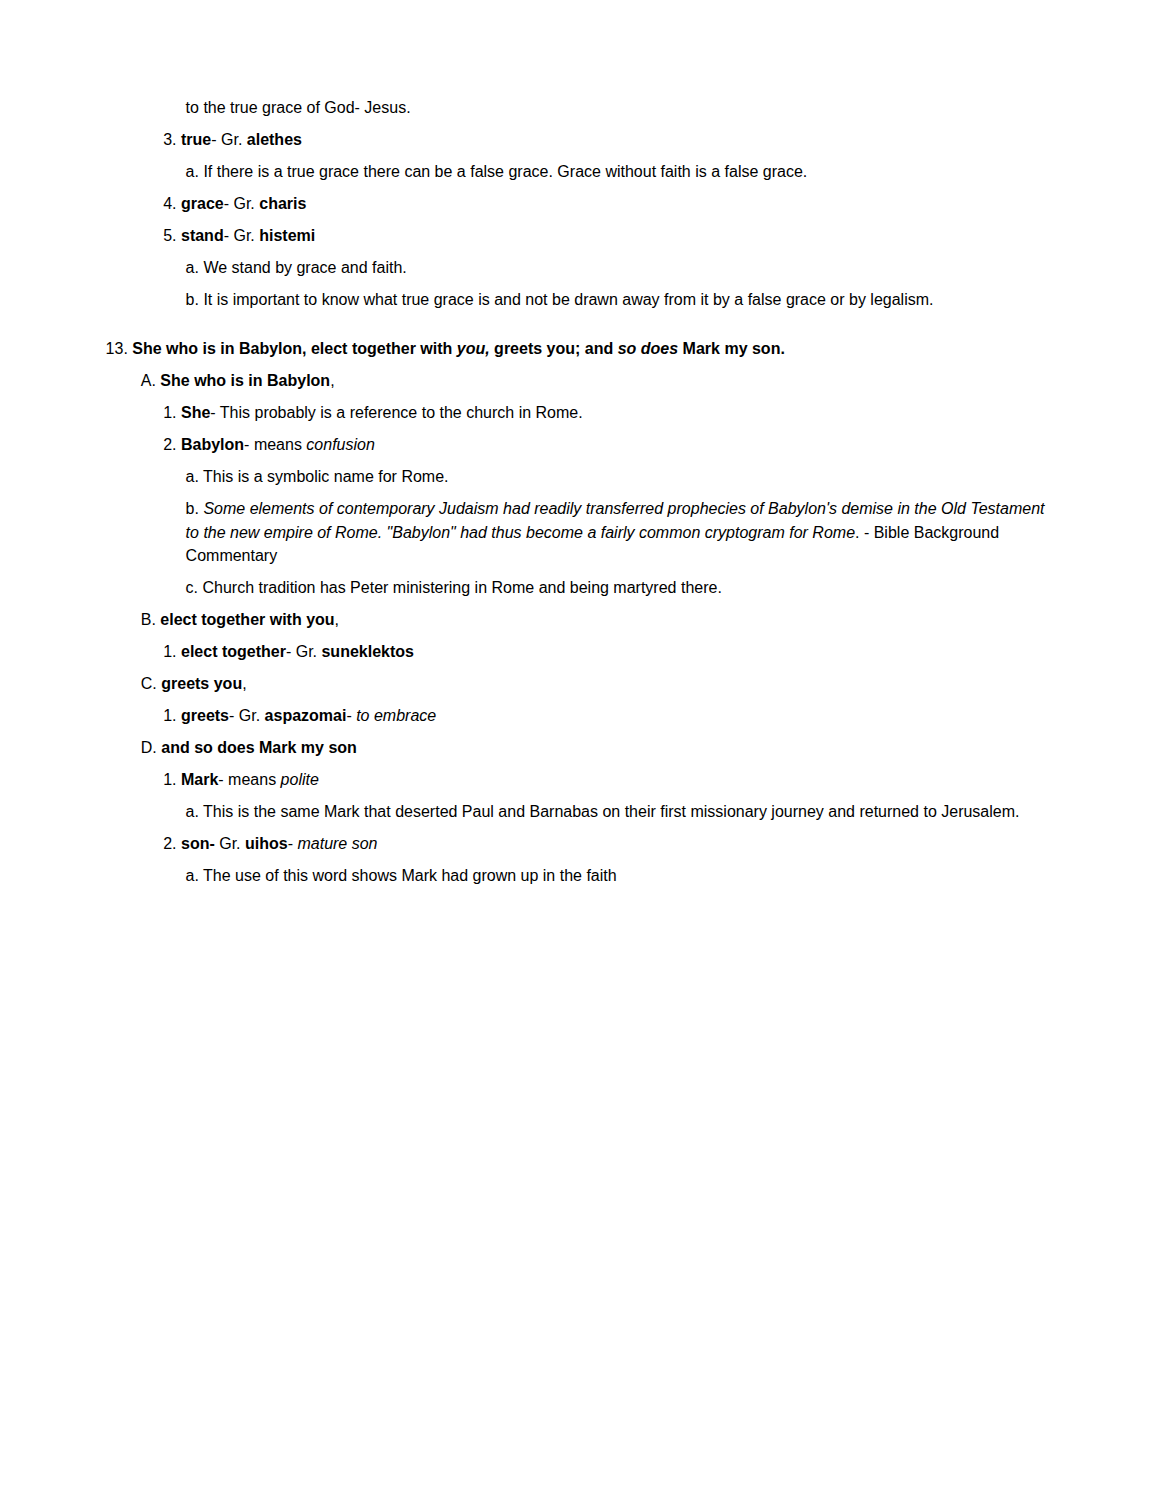to the true grace of God- Jesus.
3. true- Gr. alethes
a. If there is a true grace there can be a false grace. Grace without faith is a false grace.
4. grace- Gr. charis
5. stand- Gr. histemi
a. We stand by grace and faith.
b. It is important to know what true grace is and not be drawn away from it by a false grace or by legalism.
13. She who is in Babylon, elect together with you, greets you; and so does Mark my son.
A. She who is in Babylon,
1. She- This probably is a reference to the church in Rome.
2. Babylon- means confusion
a. This is a symbolic name for Rome.
b. Some elements of contemporary Judaism had readily transferred prophecies of Babylon's demise in the Old Testament to the new empire of Rome. "Babylon" had thus become a fairly common cryptogram for Rome. - Bible Background Commentary
c. Church tradition has Peter ministering in Rome and being martyred there.
B. elect together with you,
1. elect together- Gr. suneklektos
C. greets you,
1. greets- Gr. aspazomai- to embrace
D. and so does Mark my son
1. Mark- means polite
a. This is the same Mark that deserted Paul and Barnabas on their first missionary journey and returned to Jerusalem.
2. son- Gr. uihos- mature son
a. The use of this word shows Mark had grown up in the faith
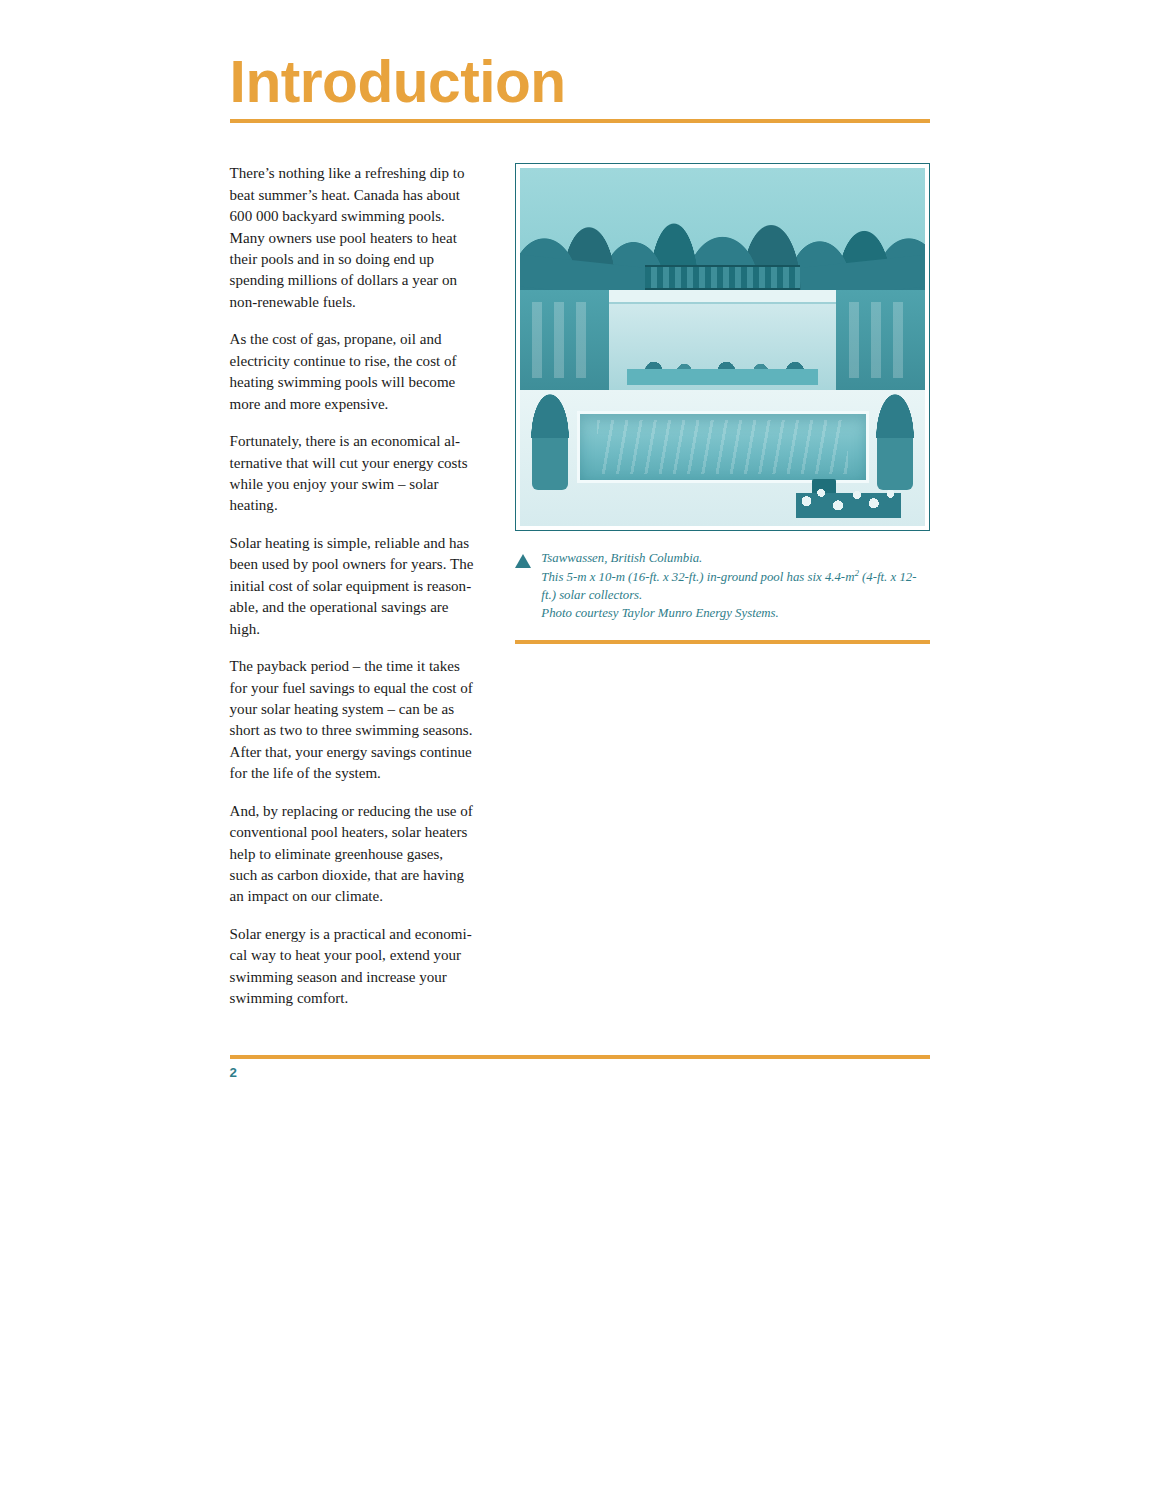Introduction
There’s nothing like a refreshing dip to beat summer’s heat. Canada has about 600 000 backyard swimming pools. Many owners use pool heaters to heat their pools and in so doing end up spending millions of dollars a year on non-renewable fuels.
As the cost of gas, propane, oil and electricity continue to rise, the cost of heating swimming pools will become more and more expensive.
Fortunately, there is an economical alternative that will cut your energy costs while you enjoy your swim – solar heating.
Solar heating is simple, reliable and has been used by pool owners for years. The initial cost of solar equipment is reasonable, and the operational savings are high.
The payback period – the time it takes for your fuel savings to equal the cost of your solar heating system – can be as short as two to three swimming seasons. After that, your energy savings continue for the life of the system.
And, by replacing or reducing the use of conventional pool heaters, solar heaters help to eliminate greenhouse gases, such as carbon dioxide, that are having an impact on our climate.
Solar energy is a practical and economical way to heat your pool, extend your swimming season and increase your swimming comfort.
Tsawwassen, British Columbia.
This 5-m x 10-m (16-ft. x 32-ft.) in-ground pool has six 4.4-m2 (4-ft. x 12-ft.) solar collectors.
Photo courtesy Taylor Munro Energy Systems.
2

.....

§ The task:
Begin at the first line of the data above and repeat each line exactly, stopping after the line containing "1. She- This". Omit the pictures.

§ Solved problem:
to the true grace of God- Jesus.
3. true- Gr. alethes
a. If there is a true grace there can be a false grace. Grace without faith is a false grace.
4. grace- Gr. charis
5. stand- Gr. histemi
a. We stand by grace and faith.
b. It is important to know what true grace is and not be drawn away from it by a false grace or by legalism.
13. She who is in Babylon, elect together with you, greets you; and so does Mark my son.
A. She who is in Babylon,
1. She- This probably is a reference to the church in Rome.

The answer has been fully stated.